AIM OF THE TASK: Copy the entries exactly, through the "387 178 24.67" line.

EXERCISE INPUT:

┄┄┄┄┄┄

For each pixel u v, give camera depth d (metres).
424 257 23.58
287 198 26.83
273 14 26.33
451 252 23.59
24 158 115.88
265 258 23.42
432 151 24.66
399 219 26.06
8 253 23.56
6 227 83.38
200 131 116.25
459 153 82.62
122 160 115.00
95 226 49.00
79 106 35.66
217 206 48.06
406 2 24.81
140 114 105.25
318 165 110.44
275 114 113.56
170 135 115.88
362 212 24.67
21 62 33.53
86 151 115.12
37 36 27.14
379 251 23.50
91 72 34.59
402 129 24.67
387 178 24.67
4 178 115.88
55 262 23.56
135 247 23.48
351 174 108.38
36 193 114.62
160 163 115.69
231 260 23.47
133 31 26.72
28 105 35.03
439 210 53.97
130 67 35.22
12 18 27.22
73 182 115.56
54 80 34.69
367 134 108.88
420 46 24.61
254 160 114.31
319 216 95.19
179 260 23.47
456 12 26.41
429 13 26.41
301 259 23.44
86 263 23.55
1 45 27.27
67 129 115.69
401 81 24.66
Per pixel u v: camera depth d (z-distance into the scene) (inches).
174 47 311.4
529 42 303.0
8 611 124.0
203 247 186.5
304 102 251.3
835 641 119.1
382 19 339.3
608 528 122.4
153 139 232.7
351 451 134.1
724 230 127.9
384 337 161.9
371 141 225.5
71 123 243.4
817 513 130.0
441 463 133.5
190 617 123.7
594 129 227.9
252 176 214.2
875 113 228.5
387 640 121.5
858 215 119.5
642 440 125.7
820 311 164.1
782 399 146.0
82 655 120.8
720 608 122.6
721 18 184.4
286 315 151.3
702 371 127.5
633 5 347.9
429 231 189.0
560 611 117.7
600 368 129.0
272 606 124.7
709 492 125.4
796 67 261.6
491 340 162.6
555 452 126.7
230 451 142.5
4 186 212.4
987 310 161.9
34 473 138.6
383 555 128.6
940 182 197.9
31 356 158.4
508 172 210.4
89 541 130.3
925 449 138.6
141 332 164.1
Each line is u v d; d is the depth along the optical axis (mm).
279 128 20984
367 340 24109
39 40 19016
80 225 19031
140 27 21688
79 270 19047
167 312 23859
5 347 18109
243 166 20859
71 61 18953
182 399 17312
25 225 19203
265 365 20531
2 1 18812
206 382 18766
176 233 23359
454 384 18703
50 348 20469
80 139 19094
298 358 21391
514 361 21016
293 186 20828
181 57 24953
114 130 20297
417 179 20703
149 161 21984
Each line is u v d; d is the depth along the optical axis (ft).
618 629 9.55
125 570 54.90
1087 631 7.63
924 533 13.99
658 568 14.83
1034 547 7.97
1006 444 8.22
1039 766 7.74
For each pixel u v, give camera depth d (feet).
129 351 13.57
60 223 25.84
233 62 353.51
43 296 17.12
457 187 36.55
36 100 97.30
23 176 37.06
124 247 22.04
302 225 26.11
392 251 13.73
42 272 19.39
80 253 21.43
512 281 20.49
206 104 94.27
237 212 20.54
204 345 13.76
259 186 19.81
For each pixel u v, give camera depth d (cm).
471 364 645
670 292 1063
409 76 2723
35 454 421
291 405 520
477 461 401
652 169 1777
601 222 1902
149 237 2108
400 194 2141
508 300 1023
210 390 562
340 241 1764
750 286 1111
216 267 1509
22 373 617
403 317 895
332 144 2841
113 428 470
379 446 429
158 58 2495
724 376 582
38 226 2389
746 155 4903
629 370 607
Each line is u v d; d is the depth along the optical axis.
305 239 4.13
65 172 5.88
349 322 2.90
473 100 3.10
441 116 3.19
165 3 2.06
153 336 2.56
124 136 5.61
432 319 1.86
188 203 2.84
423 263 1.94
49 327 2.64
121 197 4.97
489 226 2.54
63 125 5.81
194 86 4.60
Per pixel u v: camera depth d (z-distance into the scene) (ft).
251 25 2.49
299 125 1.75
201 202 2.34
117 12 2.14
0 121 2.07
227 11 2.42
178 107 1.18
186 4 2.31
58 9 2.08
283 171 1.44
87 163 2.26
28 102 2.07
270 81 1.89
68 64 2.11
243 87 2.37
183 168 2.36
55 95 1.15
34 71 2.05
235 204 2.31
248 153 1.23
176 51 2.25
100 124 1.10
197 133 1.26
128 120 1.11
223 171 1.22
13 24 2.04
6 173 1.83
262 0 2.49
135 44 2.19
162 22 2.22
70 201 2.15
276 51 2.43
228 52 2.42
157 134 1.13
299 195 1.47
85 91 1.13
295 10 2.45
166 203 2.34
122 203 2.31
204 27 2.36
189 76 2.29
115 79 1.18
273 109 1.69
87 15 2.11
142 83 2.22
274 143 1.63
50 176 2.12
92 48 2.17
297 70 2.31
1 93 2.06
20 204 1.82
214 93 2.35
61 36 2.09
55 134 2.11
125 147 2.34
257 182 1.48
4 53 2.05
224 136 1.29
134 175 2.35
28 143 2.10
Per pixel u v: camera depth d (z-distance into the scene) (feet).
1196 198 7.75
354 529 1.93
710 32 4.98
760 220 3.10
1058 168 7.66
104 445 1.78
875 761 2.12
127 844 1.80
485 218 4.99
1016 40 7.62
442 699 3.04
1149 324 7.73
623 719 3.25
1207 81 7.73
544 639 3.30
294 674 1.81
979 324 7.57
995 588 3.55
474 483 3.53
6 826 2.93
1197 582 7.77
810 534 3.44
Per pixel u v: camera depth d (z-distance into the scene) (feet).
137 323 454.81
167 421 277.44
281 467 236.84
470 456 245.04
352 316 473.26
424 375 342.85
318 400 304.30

┄┄┄┄┄┄

COMPLETED TASK:
For each pixel u v, give camera depth d (metres).
424 257 23.58
287 198 26.83
273 14 26.33
451 252 23.59
24 158 115.88
265 258 23.42
432 151 24.66
399 219 26.06
8 253 23.56
6 227 83.38
200 131 116.25
459 153 82.62
122 160 115.00
95 226 49.00
79 106 35.66
217 206 48.06
406 2 24.81
140 114 105.25
318 165 110.44
275 114 113.56
170 135 115.88
362 212 24.67
21 62 33.53
86 151 115.12
37 36 27.14
379 251 23.50
91 72 34.59
402 129 24.67
387 178 24.67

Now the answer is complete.